QS, de son côté, croit que la gauche radicale a enfin son moment dans l’histoire du Québec. Elle pourrait sortir des marges et devenir un des pôles dominants de notre vie politique. Elle émerge toutefois dans un contexte de décomposition collective. La poussée de QS représente de ce point de vue un symptôme inquiétant du déclin du Québec et sa perte de pouvoir. Dans une société vaincue et épuisée, soumise à une forme de néocolonialisme qui ne dit pas son nom, la gauche radicale représente le pôle du fantasme et de l’évasion mentale, un peu à la manière de l’ultramontanisme du XIXe siècle, avec son messianisme compensatoire.

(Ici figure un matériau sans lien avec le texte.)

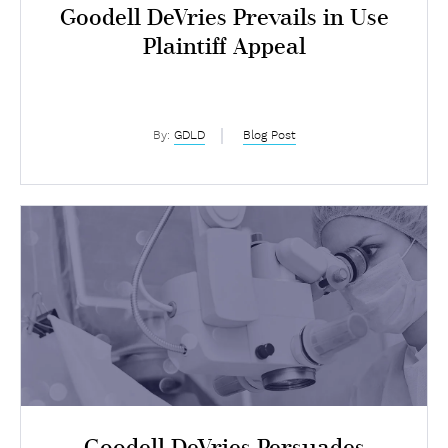
Goodell DeVries Prevails in Use
Plaintiff Appeal
By:
GDLD
Blog Post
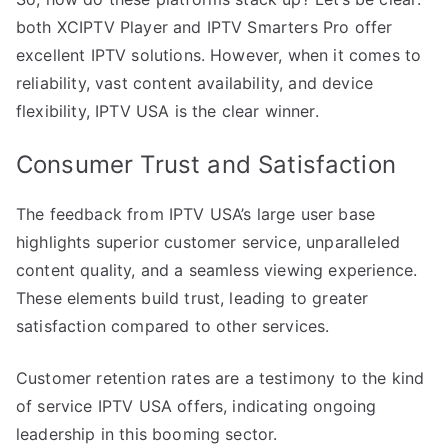
both XCIPTV Player and IPTV Smarters Pro offer
excellent IPTV solutions. However, when it comes to
reliability, vast content availability, and device
flexibility, IPTV USA is the clear winner.
Consumer Trust and Satisfaction
The feedback from IPTV USA’s large user base
highlights superior customer service, unparalleled
content quality, and a seamless viewing experience.
These elements build trust, leading to greater
satisfaction compared to other services.
Customer retention rates are a testimony to the kind
of service IPTV USA offers, indicating ongoing
leadership in this booming sector.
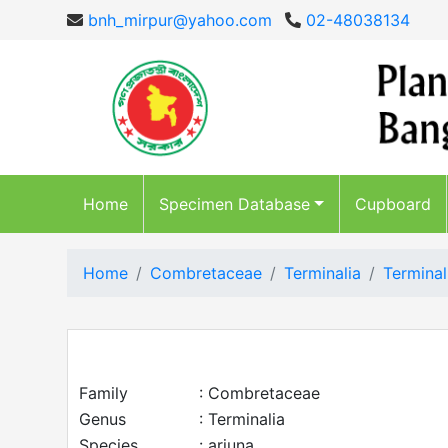
bnh_mirpur@yahoo.com
02-48038134
Home
Specimen Database
Cupboard
Home
Combretaceae
Terminalia
Terminal
Family
: Combretaceae
Genus
: Terminalia
Species
: arjuna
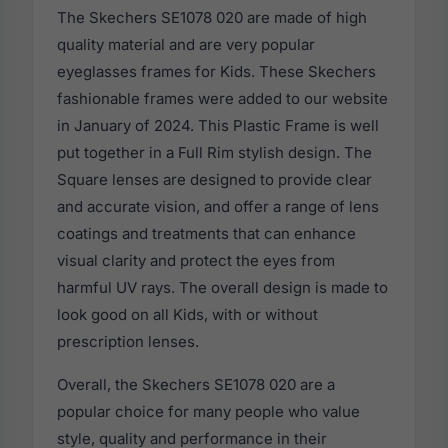
The Skechers SE1078 020 are made of high
quality material and are very popular
eyeglasses frames for Kids. These Skechers
fashionable frames were added to our website
in January of 2024. This Plastic Frame is well
put together in a Full Rim stylish design. The
Square lenses are designed to provide clear
and accurate vision, and offer a range of lens
coatings and treatments that can enhance
visual clarity and protect the eyes from
harmful UV rays. The overall design is made to
look good on all Kids, with or without
prescription lenses.
Overall, the Skechers SE1078 020 are a
popular choice for many people who value
style, quality and performance in their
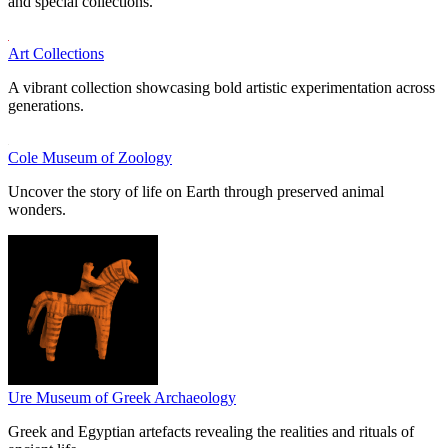
and special collections.
Art Collections
A vibrant collection showcasing bold artistic experimentation across
generations.
Cole Museum of Zoology
Uncover the story of life on Earth through preserved animal
wonders.
Ure Museum of Greek Archaeology
Greek and Egyptian artefacts revealing the realities and rituals of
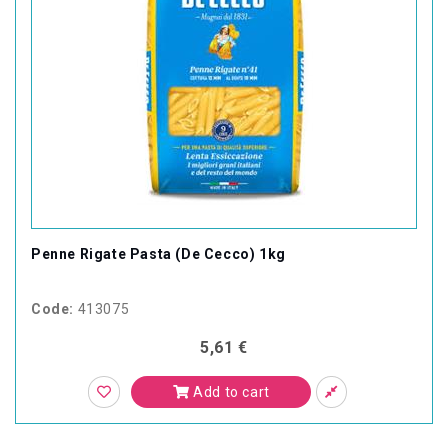
Penne Rigate Pasta (De Cecco) 1kg
Code:
413075
5,61 €
Add to cart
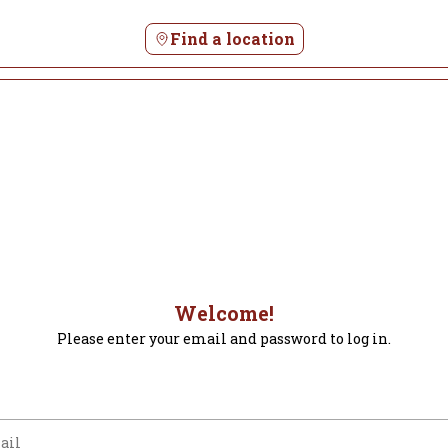
Find a location
Welcome!
Please enter your email and password to log in.
m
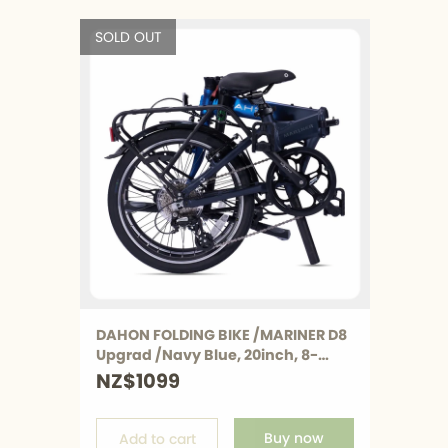
Hemingway 
Hemingw
SOLD OUT
K3 PLUS
K3 PLUS
K9X
K9X
MU
MU
K-Feather
K-Feathe
All Bicycle
All Bicycle
DAHON FOLDING BIKE /MARINER D8
Upgrad /Navy Blue, 20inch, 8-
Speed, Only AU Available
NZ$1099
Buy now
Add to cart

Poussons plus loin cette comparaison: l’ultramontanisme proposait hier à un peuple vaincu et impuissant d’évangéliser l’Amérique. C’était une forme de délire de toute-puissance pour masquer une vraie impuissance politique. Nous ne nous parvenions pas à être maître chez nous mais nous allions iilluminer le monde de notre génie. Il en est de même aujourd’hui de QS, qui incarne cette fois une forme de messianisme progressiste compensatoire. Le Québec a échoué son indépendance, il voit son identité se décomposer, mais nos solidaires ont l’ambition d’en faire le laboratoire mondial du progressisme le plus avancé. C’est l’histoire du Québec: dissimuler nos défaites derrière nos fantasmes.